Black bikers see racism in Myrtle Beach, SC, traffic plan

COLUMBIA, S.C. (AP) — A South Carolina beach city is in the second week of a federal trial over whether it discriminates against thousands of Black tourists who visit each May to celebrate motorcycle culture. Myrtle Beach says it implemented a 23-mile-long traffic loop for public safety during Atlantic Beach Bikefest, commonly known as Black Bike Week. Civil rights groups accuse the city of trying to make the experience so unpleasant that Black visitors will eventually stop coming. The annual gathering takes place right after Harley Week, where most bikers are white. Lawyers say the city doesn’t impose the same restrictions on the white motorcyclists.

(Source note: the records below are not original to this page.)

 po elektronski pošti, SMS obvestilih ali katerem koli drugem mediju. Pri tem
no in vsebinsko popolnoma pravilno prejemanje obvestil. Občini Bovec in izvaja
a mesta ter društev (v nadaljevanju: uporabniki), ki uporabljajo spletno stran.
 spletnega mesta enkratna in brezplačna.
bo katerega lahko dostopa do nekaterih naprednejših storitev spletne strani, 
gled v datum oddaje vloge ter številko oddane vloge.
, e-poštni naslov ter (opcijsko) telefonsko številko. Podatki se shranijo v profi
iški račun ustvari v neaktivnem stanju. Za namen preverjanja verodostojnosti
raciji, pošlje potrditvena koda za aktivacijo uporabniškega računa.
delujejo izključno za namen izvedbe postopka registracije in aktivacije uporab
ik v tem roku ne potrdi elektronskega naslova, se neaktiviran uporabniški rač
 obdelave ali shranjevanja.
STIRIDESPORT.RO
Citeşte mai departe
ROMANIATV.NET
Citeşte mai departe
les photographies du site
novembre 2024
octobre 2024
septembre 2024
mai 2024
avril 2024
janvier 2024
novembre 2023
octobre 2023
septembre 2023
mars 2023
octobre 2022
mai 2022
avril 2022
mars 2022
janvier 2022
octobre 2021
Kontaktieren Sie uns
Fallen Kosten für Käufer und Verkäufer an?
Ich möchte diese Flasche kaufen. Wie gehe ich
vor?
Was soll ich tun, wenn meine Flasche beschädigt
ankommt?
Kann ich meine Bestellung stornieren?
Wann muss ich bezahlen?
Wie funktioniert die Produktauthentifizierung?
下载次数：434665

Police: Man assaulted family with Black Lives Matter sign

LEWISVILLE, N.C. (AP) — A white North Carolina man has been accused of assaulting two family members whose car displayed a homemade Black Lives Matter sign and a sign honoring Breonna Taylor. The Winston-Salem Journal reports the incident occurred Dec. 3 in Forsyth County. Arrest warrants say 55-year-old Rod Steven Sturdy of Lewisville faces two misdemeanor charges of simple assault and assault on a female after punching a woman and her juvenile brother in the face. The family’s attorney says Sturdy blocked the family’s car in a parking lot and used racist language. Sturdy told the newspaper over the phone that he didn’t think the media cared about the facts and then hung up.

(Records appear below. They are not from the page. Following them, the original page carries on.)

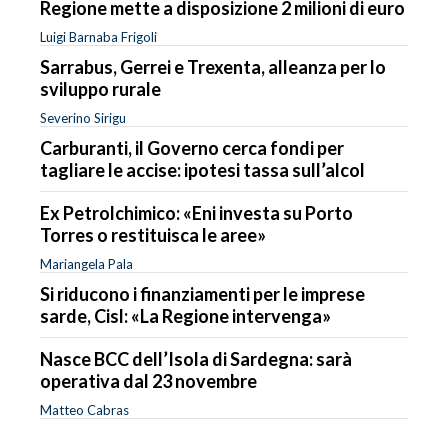
Regione mette a disposizione 2 milioni di euro
Luigi Barnaba Frigoli
Sarrabus, Gerrei e Trexenta, alleanza per lo
sviluppo rurale
Severino Sirigu
Carburanti, il Governo cerca fondi per
tagliare le accise: ipotesi tassa sull’alcol
Ex Petrolchimico: «Eni investa su Porto
Torres o restituisca le aree»
Mariangela Pala
Si riducono i finanziamenti per le imprese
sarde, Cisl: «La Regione intervenga»
Nasce BCC dell’Isola di Sardegna: sarà
operativa dal 23 novembre
Matteo Cabras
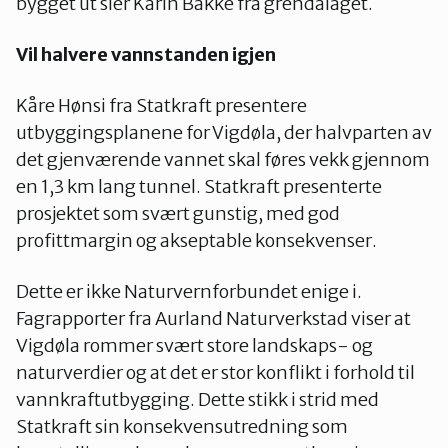
bygget ut sier Karin Bakke fra grendalaget.
Vil halvere vannstanden igjen
Kåre Hønsi fra Statkraft presentere
utbyggingsplanene for Vigdøla, der halvparten av
det gjenværende vannet skal føres vekk gjennom
en 1,3 km lang tunnel. Statkraft presenterte
prosjektet som svært gunstig, med god
profittmargin og akseptable konsekvenser.
Dette er ikke Naturvernforbundet enige i.
Fagrapporter fra Aurland Naturverkstad viser at
Vigdøla rommer svært store landskaps- og
naturverdier og at det er stor konflikt i forhold til
vannkraftutbygging. Dette stikk i strid med
Statkraft sin konsekvensutredning som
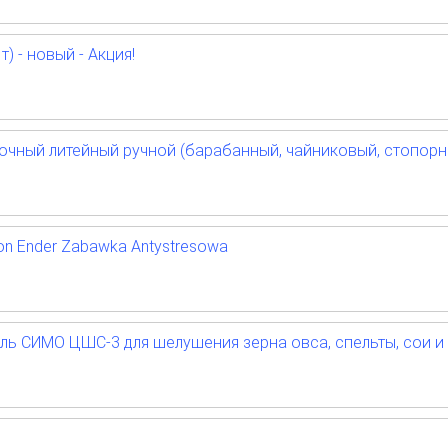
) - новый - Акция!
чный литейный ручной (барабанный, чайниковый, стопорн
on Ender Zabawka Antystresowa
 СИМО ЦШС-3 для шелушения зерна овса, спельты, сои и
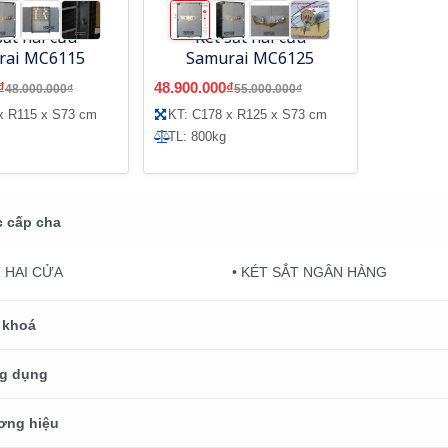
sắt hai cửa
Két sắt hai cửa
rai MC6115
Samurai MC6125
₫
48.900.000₫
48.000.000₫
55.000.000₫
x R115 x S73 cm
KT: C178 x R125 x S73 cm
TL: 800kg
 cấp cha
T HAI CỬA
• KÉT SẮT NGÂN HÀNG
 khoá
g dụng
ơng hiệu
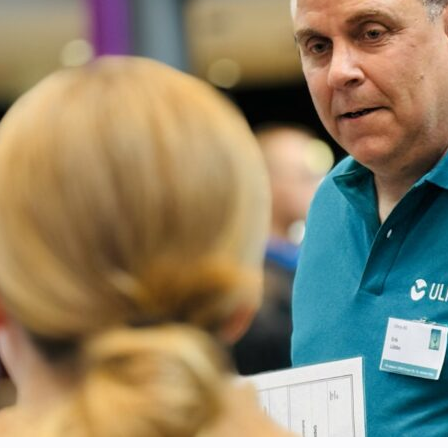
yheter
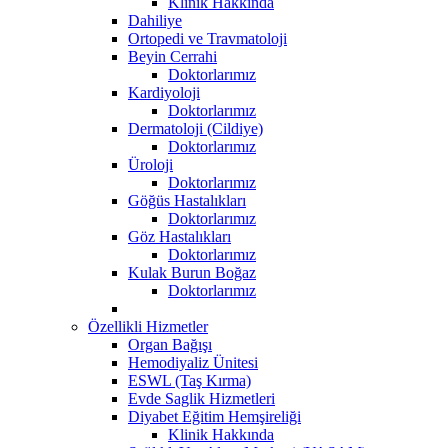
Klinik Hakkında
Dahiliye
Ortopedi ve Travmatoloji
Beyin Cerrahi
Doktorlarımız
Kardiyoloji
Doktorlarımız
Dermatoloji (Cildiye)
Doktorlarımız
Üroloji
Doktorlarımız
Göğüs Hastalıkları
Doktorlarımız
Göz Hastalıkları
Doktorlarımız
Kulak Burun Boğaz
Doktorlarımız
Özellikli Hizmetler
Organ Bağışı
Hemodiyaliz Ünitesi
ESWL (Taş Kırma)
Evde Saglik Hizmetleri
Diyabet Eğitim Hemşireliği
Klinik Hakkında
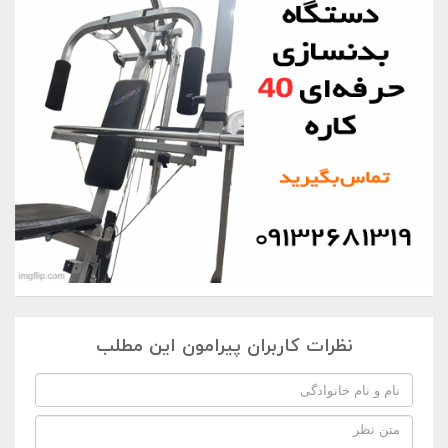
نظرات کاربران پیرامون این مطلب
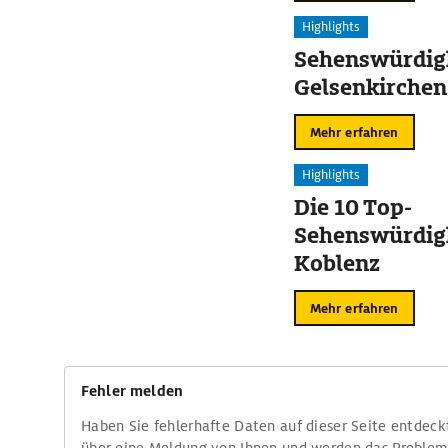
Highlights
Sehenswürdigk
Gelsenkirchen
Mehr erfahren
Highlights
Die 10 Top-
Sehenswürdigk
Koblenz
Mehr erfahren
Fehler melden
Haben Sie fehlerhafte Daten auf dieser Seite entdeck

Sheriff: N. Carolina woman charged in man’s shooting death

DOBSON, N.C. (AP) — Authorities have arrested a North Carolina woman in connection with a man’s shooting death. The Surry County Sheriff’s Office says 47-year-old Carrie Leigh Whitaker was arrested Tuesday and charged with murder in the shooting death of 61-year-old Ronald Alan Clark. Sheriff Steve Hiatt says deputies received a call Monday afternoon regarding a shooting at Clark’s home. When deputies arrived, they found him dead from an apparent gunshot wound. Hiatt says it was Whitaker who called the sheriff’s office about the shooting. A motive for the shooting wasn’t immediately released. It’s unclear whether Whitaker has an attorney.